How it maps to this catalog

PRISMA-IPD's reporting items are implemented by concrete RWE methods in this repository: the data-availability/fitness items map to fit-for-purpose-data-assessment-rwe, database-feasibility-attrition-funnel-rwe, and multi-database federated analysis; harmonized outcome/exposure definitions map to diagnosis-phenotype-algorithm-1ip-2op-time-window-rwe and outcome-algorithm-construction-rwe (with OMOP common-data-model patterns via omop-cdm-method-patterns-rwe); cohort-entry/time-zero alignment across contributing studies maps to time-zero-index-date-alignment-rwe; the estimand and intercurrent-event reporting maps to estimands-ate-att-intercurrent-events-rwe; the pooled-cohort confounding-control strategy that the reanalysis must still defend maps to active-comparator-new-user, high-dimensional-propensity-score-hdps-rwe, and target-trial-emulation; missing-data and participant-flow items map to attrition-and-loss-to-follow-up-rwe and missing-data-pattern-table-rwe; and the one-stage vs two-stage modeling choice and study-level pooling map to ipd-meta-analysis, mixed-effects-models-longitudinal-rwe, and meta-analysis-rct / meta-analysis-obs.
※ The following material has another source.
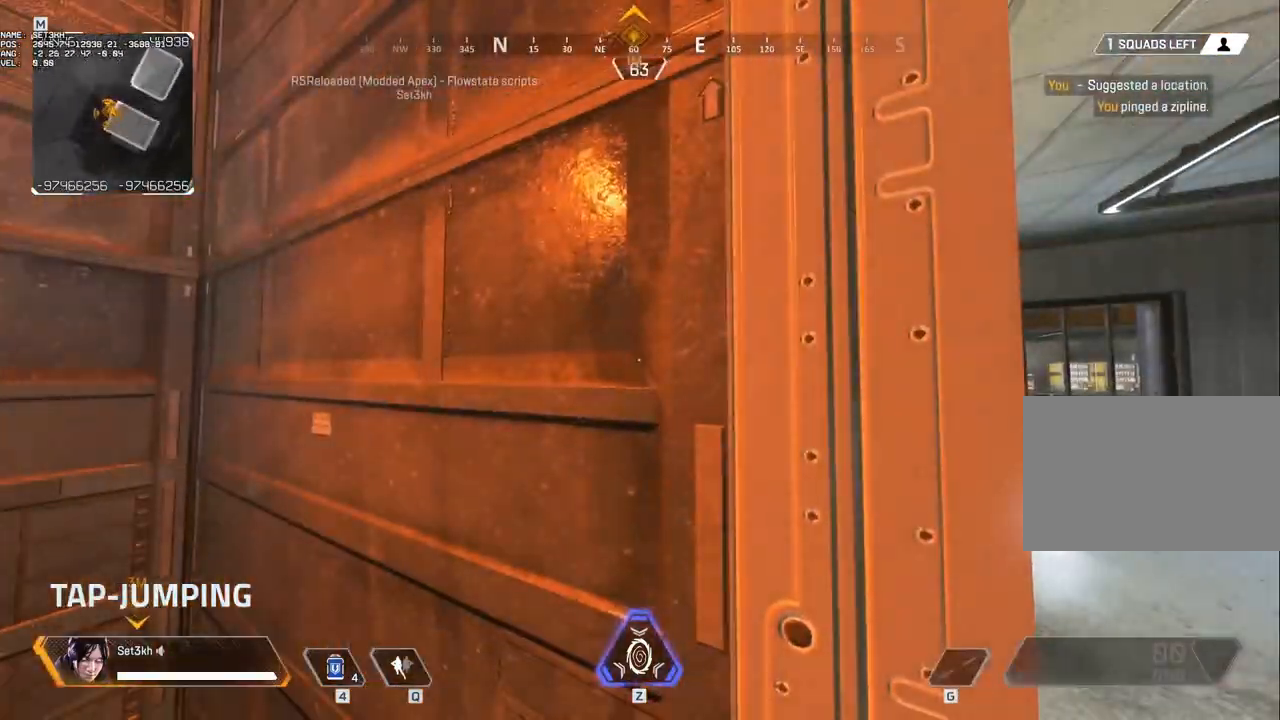
{"keys": ["a"], "mouse": [], "events": [[483, "a", "down"]]}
Applied note for claims/EHR/registry RWE: in a federated pooled analysis where partner sites map data to OMOP and return patient-level (or privacy-preserving site-level) extracts, PRISMA-IPD is the natural reporting backbone — report the sites solicited versus contributing (availability bias), the integrity/logic checks run on each site's extract, how phenotype algorithms and time-zero were harmonized across data sources of differing completeness (e.g., Medicare FFS vs Medicare Advantage vs commercial claims), and whether effects were pooled one-stage or two-stage — while remembering the checklist documents these choices but does not validate them.